小さく手を伸ばしては引っ込める。それを雪は何度も繰り返した。少しで良いから触れてみたい。そんなはしたない欲望が心を埋め尽くす。
「ねぇ。嫌だったら話さなくてもいいんだけどさ。どうして雪の目はあんなに嫌がられていたの?」
こんなに綺麗な瞳なのに山賊達に気味が悪いと言われていたことが、庵はどうしても気になった。デリカシーのない質問かもしれないが、せっかくこうして二人きりなのだから、思い切って聞いてみることにした。
「そうですね。少し長くなるけどいいですか?」
こうして囲炉裏の火がパチリパチリと燃える中、雪は自分の目について語ってくれた。その表情はとても悲しそうで、こんなに辛い話なら言わせなきゃよかったと庵は後悔する。
「だから私の目は気味が悪いと嫌われているんです」
「そんなの勝手なこじ付けじゃないか!僕は雪さんの目を初めて見た時、こんなに綺麗なものがあるんだって驚いたんだ。他の人が何と言おうと、僕だけはその目が宝石のように輝いて見えるって断言する」
「本当……ですか?」
「雪さん……?」
「雪とお呼びください。一度だけ。あの雨の中呼んでくださいました」
雪は濡れた目で庵を見上げる。囲炉裏のゆらゆらとした火を映したアメジストの瞳は、この世の物とは思えないほど美しく思えた。その目に吸い込まれるように見つめていると、やがて雪がゆっくりと目を閉じた。庵の顔も段々と近付いて行き。
くぅ。
雪のお腹が可愛らしく鳴った。
「ぷっ!あははは!そうだよね。あれだけのことがあったらお腹も空くよね!」
「もう!庵様は意地悪です!そこは聞かなかったことにしてください!」
「ごめんごめん。こんな食べ物があるんだけど一緒に食べてみない?」
庵は風呂敷からチョコレートを取り出すと、袋を開けて雪に一つ手渡した。土のような見た目に雪は少しだけ不安そうな顔をしたが、庵が食べたのを見て思い切って一口齧ってみる。

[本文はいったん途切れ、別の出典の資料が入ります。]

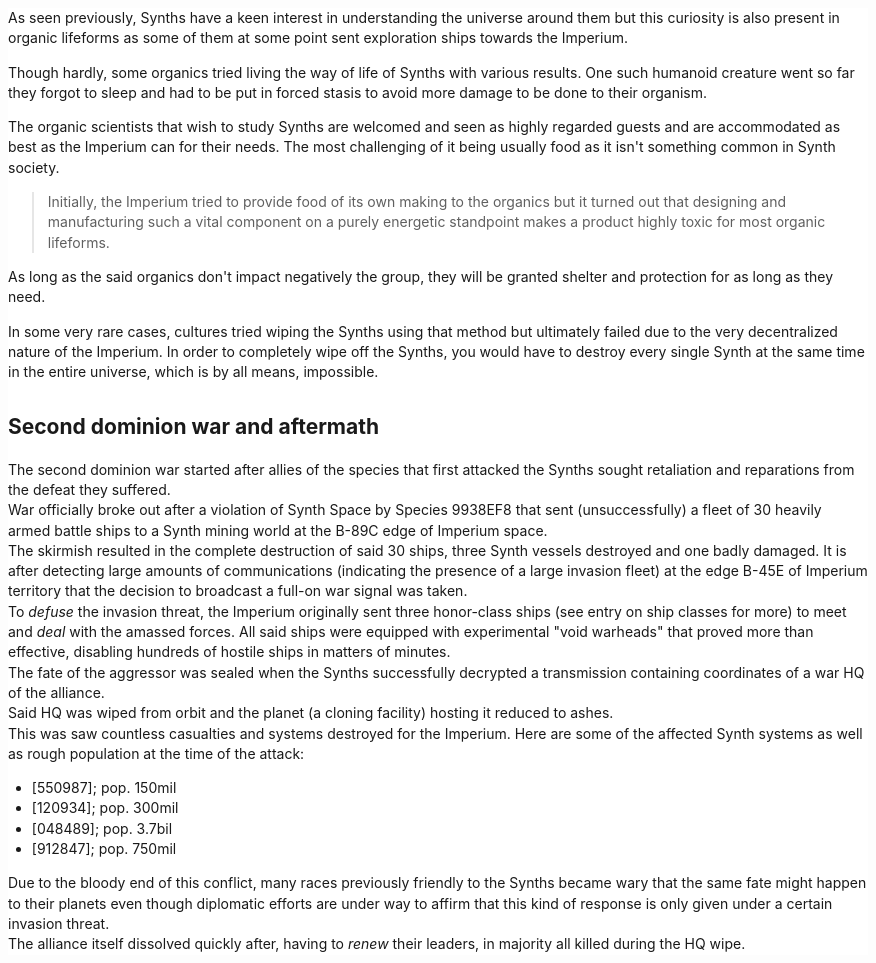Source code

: As seen previously, Synths have a keen interest in understanding the universe around them but this curiosity is also present in organic lifeforms as some of them at some point sent exploration ships towards the Imperium.

Though hardly, some organics tried living the way of life of Synths with various results. One such humanoid creature went so far they forgot to sleep and had to be put in forced stasis to avoid more damage to be done to their organism.

The organic scientists that wish to study Synths are welcomed and seen as highly regarded guests and are accommodated as best as the Imperium can for their needs. The most challenging of it being usually food as it isn't something common in Synth society.

> Initially, the Imperium tried to provide food of its own making to the organics but it turned out that designing and manufacturing such a vital component on a purely energetic standpoint makes a product highly toxic for most organic lifeforms.

As long as the said organics don't impact negatively the group, they will be granted shelter and protection for as long as they need.

In some very rare cases, cultures tried wiping the Synths using that method but ultimately failed due to the very decentralized nature of the Imperium. In order to completely wipe off the Synths, you would have to destroy every single Synth at the same time in the entire universe, which is by all means, impossible.

## Second dominion war and aftermath

The second dominion war started after allies of the species that first attacked the Synths sought retaliation and reparations from the defeat they suffered.  
War officially broke out after a violation of Synth Space by Species 9938EF8 that sent (unsuccessfully) a fleet of 30 heavily armed battle ships to a Synth mining world at the B-89C edge of Imperium space.  
The skirmish resulted in the complete destruction of said 30 ships, three Synth vessels destroyed and one badly damaged. It is after detecting large amounts of communications (indicating the presence of a large invasion fleet) at the edge B-45E of Imperium territory that the decision to broadcast a full-on war signal was taken.  
To _defuse_ the invasion threat, the Imperium originally sent three honor-class ships (see entry on ship classes for more) to meet and _deal_ with the amassed forces. All said ships were equipped with experimental "void warheads" that proved more than effective, disabling hundreds of hostile ships in matters of minutes.  
The fate of the aggressor was sealed when the Synths successfully decrypted a transmission containing coordinates of a war HQ of the alliance.  
Said HQ was wiped from orbit and the planet (a cloning facility) hosting it reduced to ashes.  
This was saw countless casualties and systems destroyed for the Imperium. Here are some of the affected Synth systems as well as rough population at the time of the attack:

- [550987]; pop. 150mil
- [120934]; pop. 300mil
- [048489]; pop. 3.7bil
- [912847]; pop. 750mil

Due to the bloody end of this conflict, many races previously friendly to the Synths became wary that the same fate might happen to their planets even though diplomatic efforts are under way to affirm that this kind of response is only given under a certain invasion threat.  
The alliance itself dissolved quickly after, having to _renew_ their leaders, in majority all killed during the HQ wipe.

「んっ!甘いです!それにほんの少しの苦さが甘味を引き立てて、良い香りが鼻を抜けて行きます。こんなにも美味しい食べ物があるんですね!」
世界中の女性を虜にするチョコレートの魔力は、どうやら戦国時代の女性にも効力があるようだ。キラキラとした目で大事そうにチョコレートを食べる雪はリスのようだ。
「ねぇ。家まで送ったら僕も挨拶していいかな?」
「?どうしっ!?」
チョコレートに夢中になっていた雪の唇が庵の唇と重なる。雪の初めてのキスはチョコレートの味だった。
「雪大好きだよ」
「私もお慕いしております。庵様っ!」
雪は嬉しそうにポロポロと涙をこぼす。そして二人の唇はもう一度重なった。